> _WORK ORDER_:
Write out the listing again with "annotations" switched to "labels" and everything else unchanged. Omit the pictures from your answer.

____

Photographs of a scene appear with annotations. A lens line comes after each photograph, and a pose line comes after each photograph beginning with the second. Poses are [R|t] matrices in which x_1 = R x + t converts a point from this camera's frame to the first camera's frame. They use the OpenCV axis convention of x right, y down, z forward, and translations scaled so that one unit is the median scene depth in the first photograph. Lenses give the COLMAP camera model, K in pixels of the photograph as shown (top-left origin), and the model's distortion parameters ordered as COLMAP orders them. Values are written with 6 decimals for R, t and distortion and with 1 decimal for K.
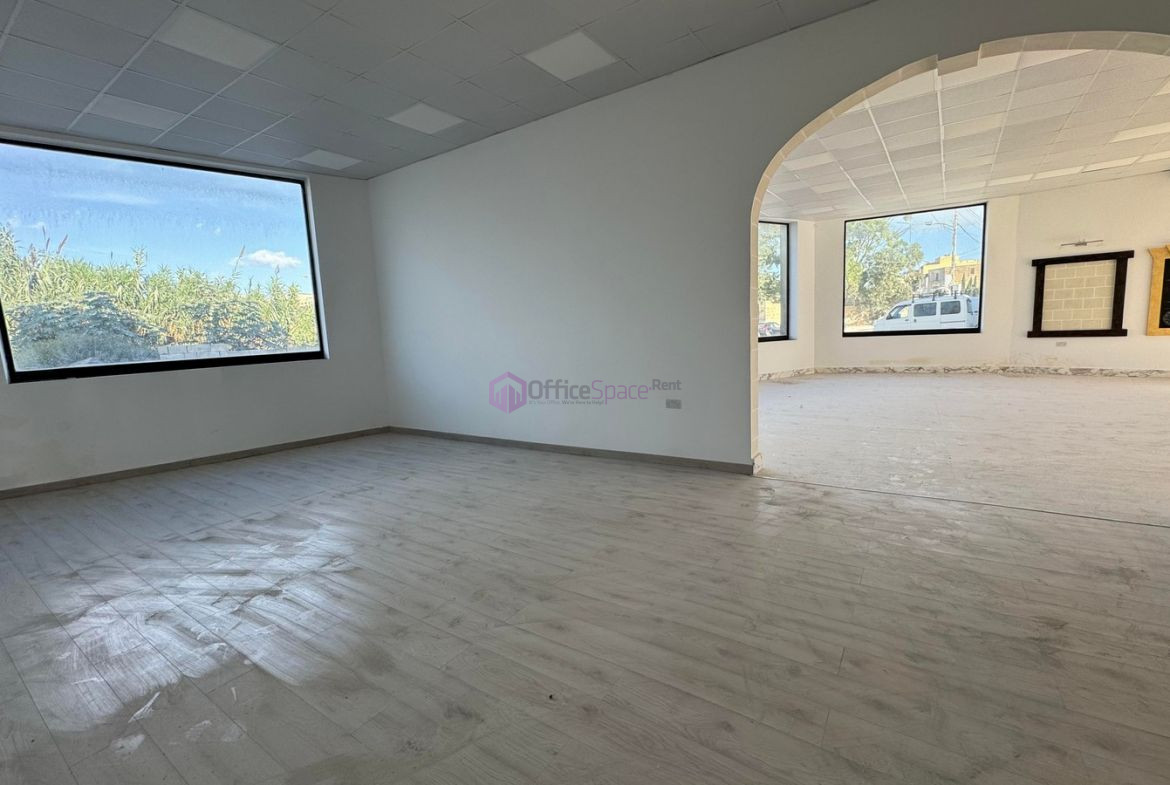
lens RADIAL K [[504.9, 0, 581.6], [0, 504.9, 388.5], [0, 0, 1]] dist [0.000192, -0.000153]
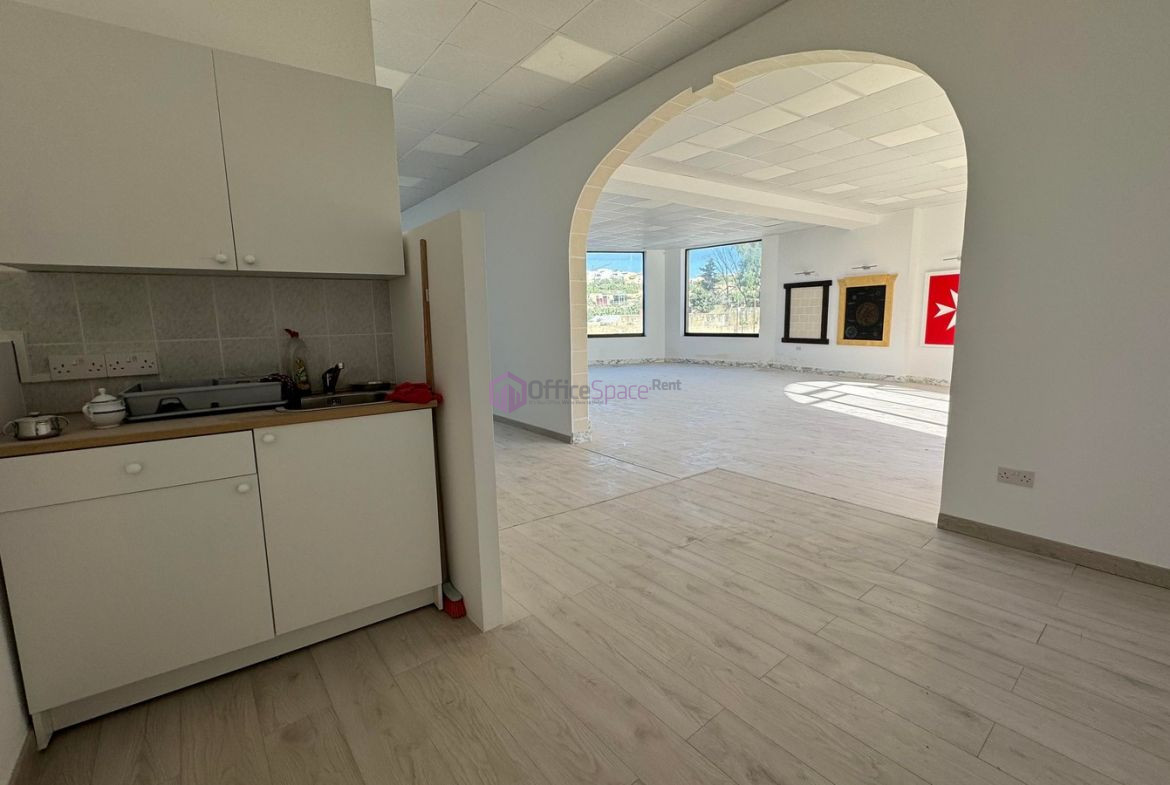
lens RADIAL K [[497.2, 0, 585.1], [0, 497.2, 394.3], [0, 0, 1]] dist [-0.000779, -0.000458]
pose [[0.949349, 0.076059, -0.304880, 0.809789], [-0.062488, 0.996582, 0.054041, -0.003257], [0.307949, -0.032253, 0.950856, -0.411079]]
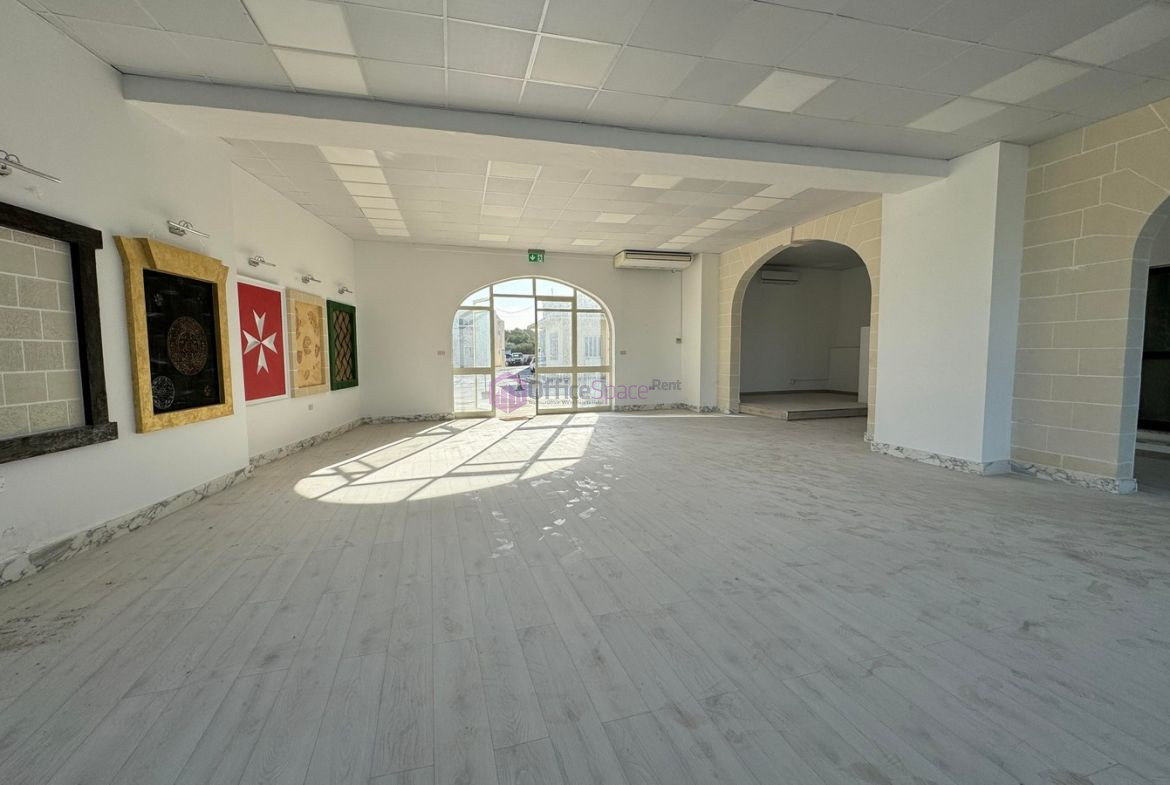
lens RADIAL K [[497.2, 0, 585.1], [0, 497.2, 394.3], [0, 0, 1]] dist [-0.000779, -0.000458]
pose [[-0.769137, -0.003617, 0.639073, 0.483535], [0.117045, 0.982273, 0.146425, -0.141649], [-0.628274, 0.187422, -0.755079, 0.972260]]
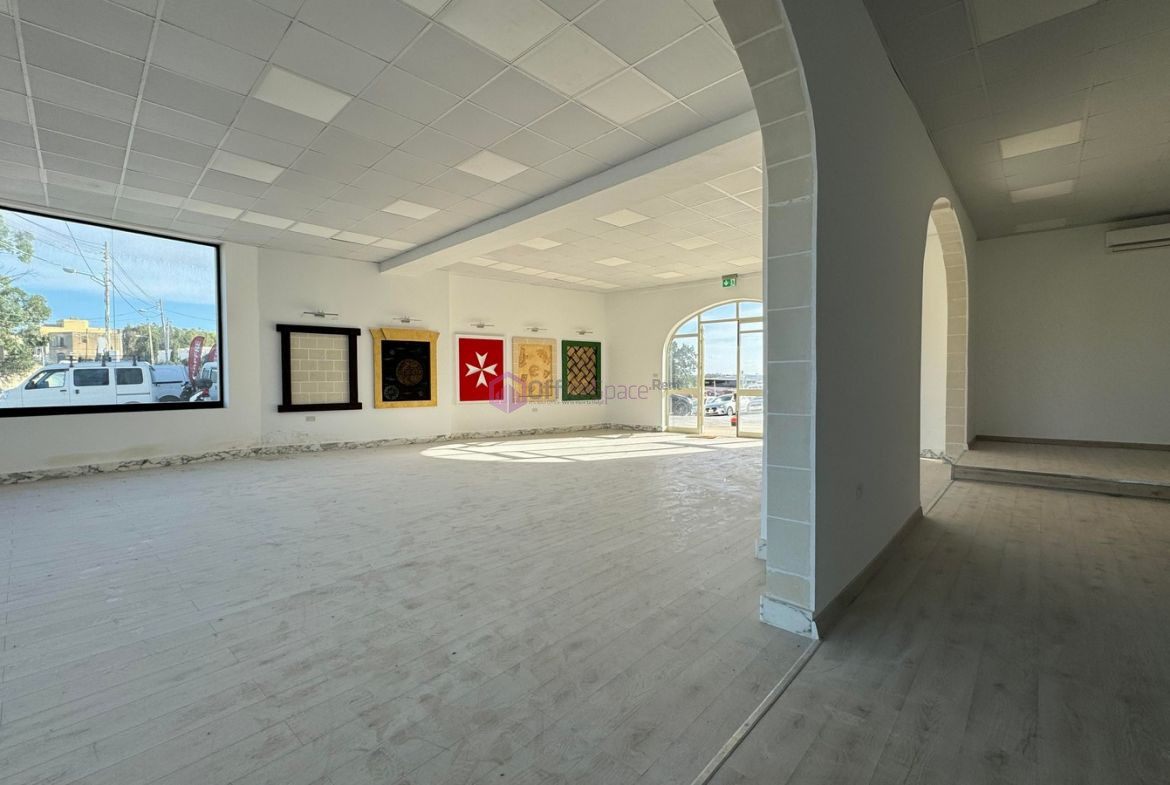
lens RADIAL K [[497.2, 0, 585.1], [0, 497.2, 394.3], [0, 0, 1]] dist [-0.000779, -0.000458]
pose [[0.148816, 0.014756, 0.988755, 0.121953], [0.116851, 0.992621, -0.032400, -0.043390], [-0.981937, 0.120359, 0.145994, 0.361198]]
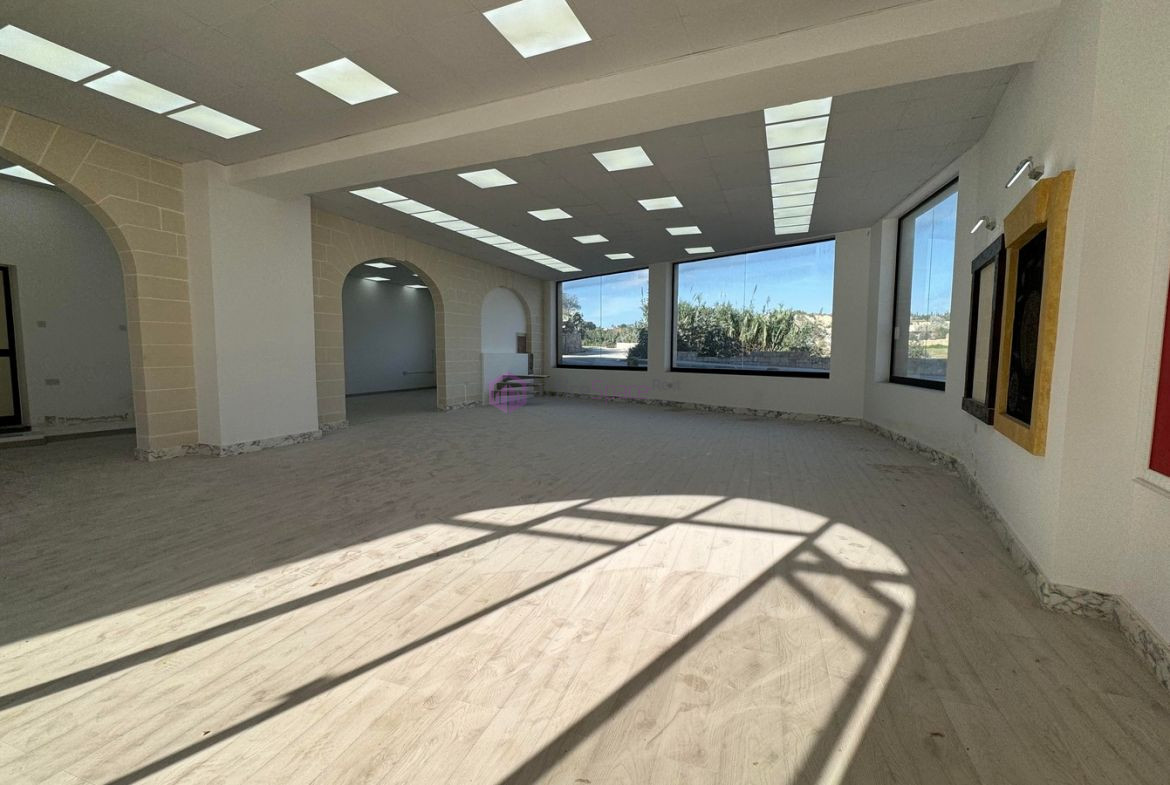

____

> _WRITTEN RESPONSE_:
Photographs of a scene appear with labels. A lens line comes after each photograph, and a pose line comes after each photograph beginning with the second. Poses are [R|t] matrices in which x_1 = R x + t converts a point from this camera's frame to the first camera's frame. They use the OpenCV axis convention of x right, y down, z forward, and translations scaled so that one unit is the median scene depth in the first photograph. Lenses give the COLMAP camera model, K in pixels of the photograph as shown (top-left origin), and the model's distortion parameters ordered as COLMAP orders them. Values are written with 6 decimals for R, t and distortion and with 1 decimal for K.
lens RADIAL K [[504.9, 0, 581.6], [0, 504.9, 388.5], [0, 0, 1]] dist [0.000192, -0.000153]
lens RADIAL K [[497.2, 0, 585.1], [0, 497.2, 394.3], [0, 0, 1]] dist [-0.000779, -0.000458]
pose [[0.949349, 0.076059, -0.304880, 0.809789], [-0.062488, 0.996582, 0.054041, -0.003257], [0.307949, -0.032253, 0.950856, -0.411079]]
lens RADIAL K [[497.2, 0, 585.1], [0, 497.2, 394.3], [0, 0, 1]] dist [-0.000779, -0.000458]
pose [[-0.769137, -0.003617, 0.639073, 0.483535], [0.117045, 0.982273, 0.146425, -0.141649], [-0.628274, 0.187422, -0.755079, 0.972260]]
lens RADIAL K [[497.2, 0, 585.1], [0, 497.2, 394.3], [0, 0, 1]] dist [-0.000779, -0.000458]
pose [[0.148816, 0.014756, 0.988755, 0.121953], [0.116851, 0.992621, -0.032400, -0.043390], [-0.981937, 0.120359, 0.145994, 0.361198]]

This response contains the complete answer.